How to Get More Accurate Results
The field lifetime of power modules can be accurately estimated using a method that combines thermal simulation software, such as FloTHERM, and the new Power Tester 600A [1] to ensure that the simulation model is as accurate as possible. The first step in this method is to test the CAD model of the as-designed product in the simulation software to confirm its performance: electrically, thermally, mechanically, etc. Once the design is close to finished, create samples in a pre-production pilot run to check issues before bringing the part into full production, including checking the processing of materials, design for manufacturability, and optimizing process window settings such as cure times and temperatures.
At this stage, you can check the thermal performance of the actual parts against the expected performance. Various things can cause the performance to be different from the expected performance, such as material properties, thicknesses of glue and solder layers, and contact resistances between materials.
The Power Tester can then be used to run the power module through power-cycling tests and to automatically generate a structure function that illustrates its characterization. It’s best to test several parts to check for variability before ramping up to full production. Differences in behavior during the power-cycling tests can be detected by comparing the structure function for the actual part against that for the simulation model, which may lead to changes to the pilot manufacturing process and/or changes to the thermal model. The thermal model is changed to match the physical results by automated model calibration in the simulation software, varying those parameters known to have uncertainty associated with them, to get a model that matches reality to within ~99.5 percent accuracy.
A model that matches physical reality can be used to predict the temperature rise vs. time across a drive cycle from the many power on/power off events that the power modules experience as part of the electric drive-train. The model provides a series of swings in temperature (ΔT) that can be put through a counting algorithm to identify the ΔT distribution (magnitude and count), which is characteristic to the given driving cycle. These numbers, obtained using the calibrated model of the part, define a range of temperature swings used in active power-cycling experiments that are relevant to the application.
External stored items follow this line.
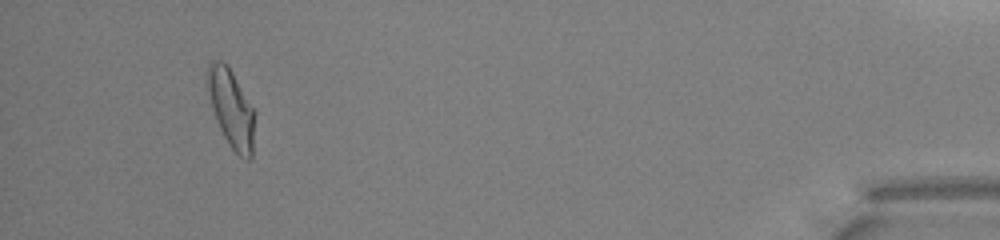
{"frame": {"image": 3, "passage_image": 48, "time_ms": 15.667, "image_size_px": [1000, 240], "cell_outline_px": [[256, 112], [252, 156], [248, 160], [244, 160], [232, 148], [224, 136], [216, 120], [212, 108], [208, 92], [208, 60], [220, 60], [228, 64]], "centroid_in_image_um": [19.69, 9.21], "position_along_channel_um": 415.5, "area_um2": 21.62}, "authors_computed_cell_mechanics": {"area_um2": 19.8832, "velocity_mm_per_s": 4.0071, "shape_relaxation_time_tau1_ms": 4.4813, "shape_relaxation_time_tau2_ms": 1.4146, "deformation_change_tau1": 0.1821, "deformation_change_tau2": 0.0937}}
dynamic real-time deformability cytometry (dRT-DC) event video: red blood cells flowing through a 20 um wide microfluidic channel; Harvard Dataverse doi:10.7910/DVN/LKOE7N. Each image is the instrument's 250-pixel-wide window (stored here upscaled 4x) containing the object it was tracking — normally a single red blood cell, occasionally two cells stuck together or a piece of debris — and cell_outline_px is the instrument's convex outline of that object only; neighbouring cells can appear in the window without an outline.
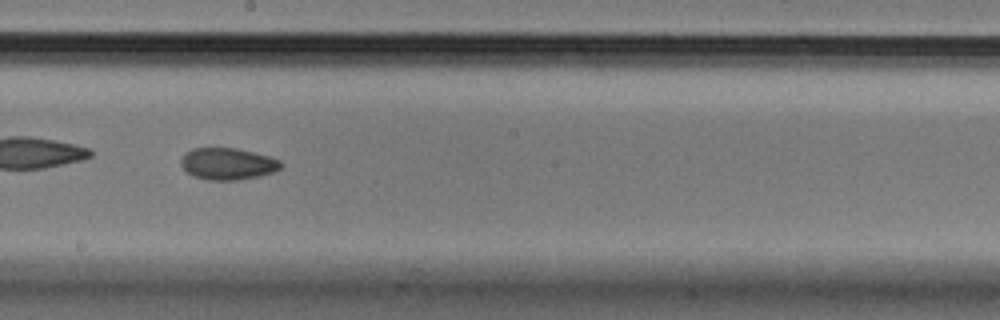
{"species": "Egyptian fruit bat (a non-hibernating species)", "species_latin": "Rousettus aegyptiacus", "temperature_condition": "cold", "stored_images_in_passage": 54, "camera_frame_rate_fps": 3000, "um_per_image_px": 0.085, "animal": {"sex": "male"}, "frame": {"image": 1, "passage_image": 31, "time_ms": 10.0, "image_size_px": [1000, 320], "cell_outline_px": [[284, 164], [280, 168], [272, 172], [256, 176], [236, 180], [208, 180], [192, 176], [180, 164], [180, 160], [184, 152], [192, 148], [236, 148], [268, 156], [280, 160]], "centroid_in_image_um": [19.31, 13.91], "position_along_channel_um": 228.9, "area_um2": 18.44}, "authors_computed_cell_mechanics": {"area_um2": 18.8139, "velocity_mm_per_s": 3.6284, "shape_relaxation_time_tau1_ms": null, "shape_relaxation_time_tau2_ms": 4.9205, "deformation_change_tau1": null, "deformation_change_tau2": 0.0803}}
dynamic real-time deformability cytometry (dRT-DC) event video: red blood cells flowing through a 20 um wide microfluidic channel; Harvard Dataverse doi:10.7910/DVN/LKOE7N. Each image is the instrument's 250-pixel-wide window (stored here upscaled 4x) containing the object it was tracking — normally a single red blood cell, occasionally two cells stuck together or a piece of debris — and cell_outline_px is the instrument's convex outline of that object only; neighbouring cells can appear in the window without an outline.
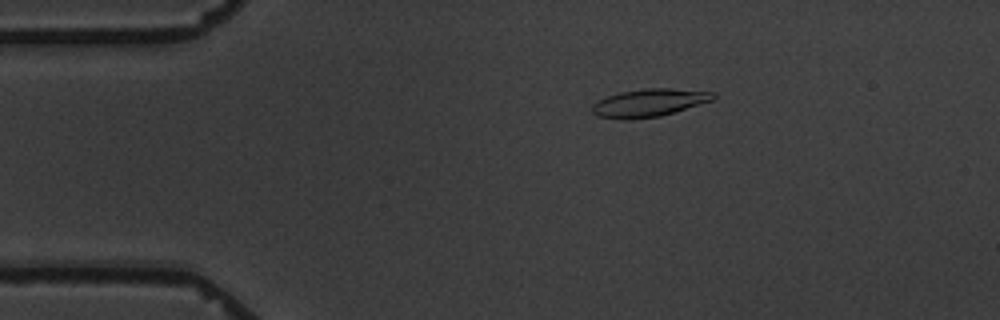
{"species": "common noctule bat (a hibernating species)", "species_latin": "Nyctalus noctula", "temperature_condition": "warm", "stored_images_in_passage": 4, "camera_frame_rate_fps": 3000, "um_per_image_px": 0.085, "animal": {"sex": "male", "body_mass_g": 19.5, "forearm_length_mm": 54.6}, "frame": {"image": 1, "passage_image": 3, "time_ms": 2.667, "image_size_px": [1000, 320], "cell_outline_px": [[716, 96], [712, 100], [660, 116], [596, 116], [592, 112], [592, 104], [596, 100], [620, 92], [644, 88], [668, 88], [716, 92]], "centroid_in_image_um": [55.22, 8.67], "position_along_channel_um": 29.8, "area_um2": 18.67}}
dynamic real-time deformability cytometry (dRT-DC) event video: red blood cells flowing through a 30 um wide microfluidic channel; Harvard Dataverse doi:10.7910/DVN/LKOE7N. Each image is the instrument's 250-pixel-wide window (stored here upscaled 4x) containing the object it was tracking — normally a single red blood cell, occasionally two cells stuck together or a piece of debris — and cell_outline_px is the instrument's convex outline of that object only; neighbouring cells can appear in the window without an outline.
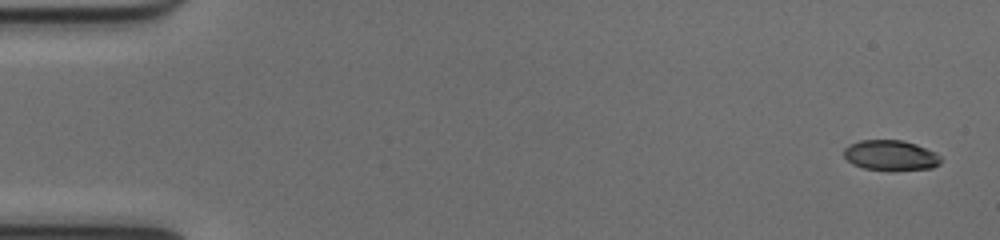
{"species": "common noctule bat (a hibernating species)", "species_latin": "Nyctalus noctula", "temperature_condition": "cold", "stored_images_in_passage": 51, "camera_frame_rate_fps": 3000, "um_per_image_px": 0.085, "animal": {"sex": "female", "body_mass_g": 17.0, "forearm_length_mm": 48.0}, "frame": {"image": 1, "passage_image": 1, "time_ms": 0.0, "image_size_px": [1000, 240], "cell_outline_px": [[940, 164], [932, 168], [896, 172], [888, 172], [864, 168], [852, 164], [844, 156], [844, 148], [848, 144], [860, 140], [904, 140], [916, 144], [936, 152], [940, 156]], "centroid_in_image_um": [75.71, 13.23], "position_along_channel_um": 9.3, "area_um2": 17.69}}
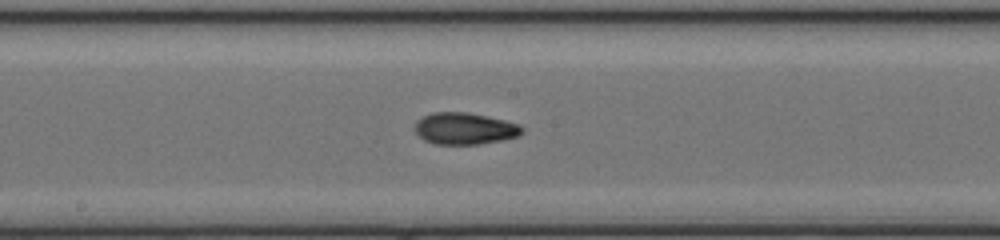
{"frame": {"image": 2, "passage_image": 27, "time_ms": 8.667, "image_size_px": [1000, 240], "cell_outline_px": [[524, 132], [520, 136], [504, 140], [480, 144], [436, 144], [424, 140], [412, 128], [416, 120], [432, 112], [468, 112], [504, 120], [520, 124], [524, 128]], "centroid_in_image_um": [39.51, 10.93], "position_along_channel_um": 208.7, "area_um2": 20.11}}
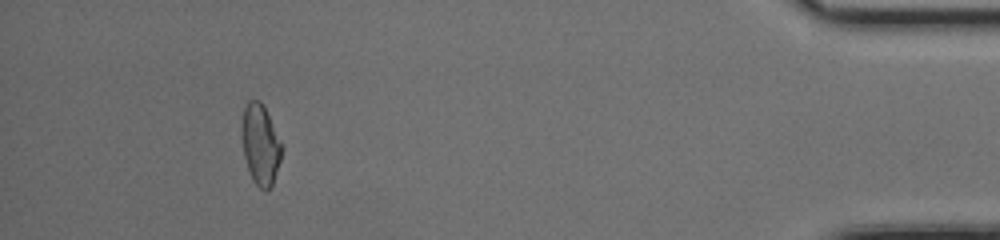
{"frame": {"image": 3, "passage_image": 47, "time_ms": 15.333, "image_size_px": [1000, 240], "cell_outline_px": [[284, 148], [272, 184], [264, 192], [252, 180], [244, 156], [240, 136], [240, 132], [244, 108], [248, 100], [260, 100], [284, 144]], "centroid_in_image_um": [22.13, 12.26], "position_along_channel_um": 413.1, "area_um2": 19.02}, "authors_computed_cell_mechanics": {"area_um2": 18.785, "velocity_mm_per_s": 4.0315, "shape_relaxation_time_tau1_ms": 3.6689, "shape_relaxation_time_tau2_ms": 3.3148, "deformation_change_tau1": 0.1736, "deformation_change_tau2": 0.09}}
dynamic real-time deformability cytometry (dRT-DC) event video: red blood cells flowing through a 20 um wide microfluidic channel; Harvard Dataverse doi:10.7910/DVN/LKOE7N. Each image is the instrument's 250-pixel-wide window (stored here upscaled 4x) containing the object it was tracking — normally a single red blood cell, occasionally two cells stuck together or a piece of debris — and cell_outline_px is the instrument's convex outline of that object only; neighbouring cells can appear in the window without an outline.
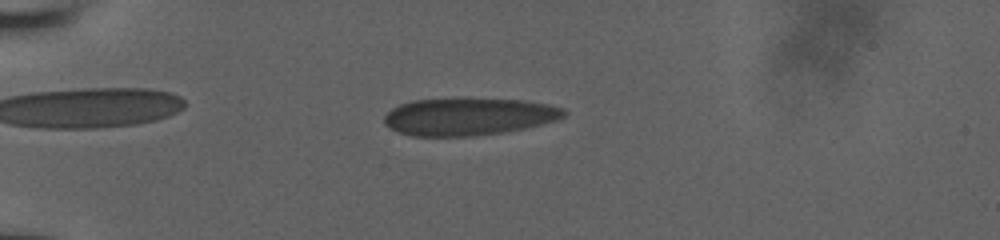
{"species": "human", "species_latin": "Homo sapiens", "temperature_condition": "room temperature", "stored_images_in_passage": 35, "camera_frame_rate_fps": 3000, "um_per_image_px": 0.085, "donor": {"sex": "male"}, "frame": {"image": 1, "passage_image": 9, "time_ms": 2.333, "image_size_px": [1000, 240], "cell_outline_px": [[568, 112], [564, 116], [556, 120], [524, 128], [504, 132], [472, 136], [412, 136], [388, 128], [384, 124], [384, 116], [392, 108], [400, 104], [412, 100], [524, 100], [548, 104], [564, 108]], "centroid_in_image_um": [39.82, 9.93], "position_along_channel_um": 45.2, "area_um2": 38.55}}
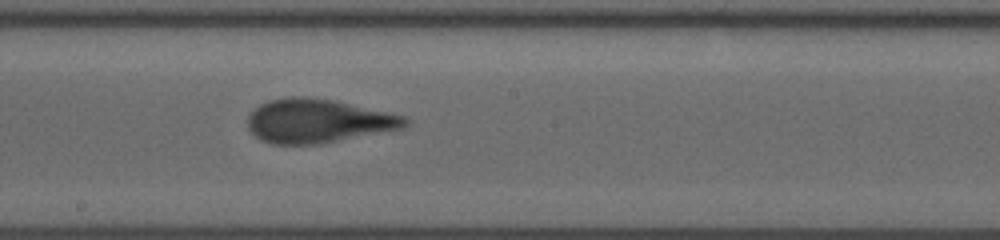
{"frame": {"image": 2, "passage_image": 24, "time_ms": 8.0, "image_size_px": [1000, 240], "cell_outline_px": [[408, 124], [404, 128], [320, 144], [272, 144], [260, 140], [248, 128], [248, 116], [260, 104], [268, 100], [292, 96], [304, 96], [332, 100], [388, 112], [404, 116], [408, 120]], "centroid_in_image_um": [27.01, 10.28], "position_along_channel_um": 221.2, "area_um2": 40.0}}
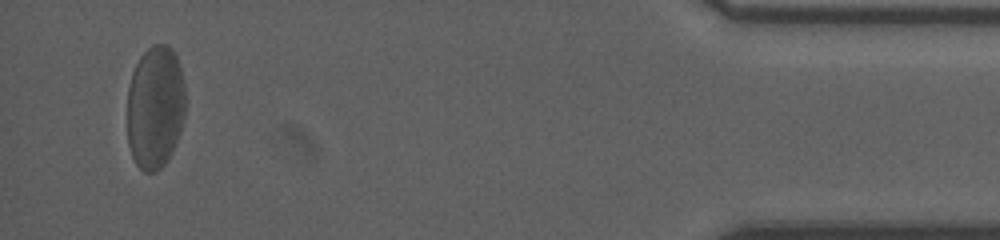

Using the calibrated thermal model, you can choose the power level, as well as power-on and power-off periods, for active power-cycling measurements with confidence. The active power-cycling experiments can be run for the ΔTs of interest to obtain failure rate data (average cycle number to failure at selected ΔT/s lifetime curve) for as many as 128 components per centrally controlled experiment, by chaining eight Power Testers. In this way, field lifetime for the power modules can be predicted more accurately by combining the failure-rate data from the active power-cycling experiments with temperature-swing information obtained by simulation across the drive cycle and failure models that cover the active failure mechanisms.
Conclusion
When estimating the lifetime reliability of power modules in the field, using thermal simulation software with automated, high-volume, active power-cycling drastically reduces the testing time and cost per part, making it possible to test a higher number of parts cost-effectively, which increases the statistical validity of the lifetime curves and further improves field reliability estimates.
References
1. MicReD, a division of Mentor Graphics, Budapest, Hungary.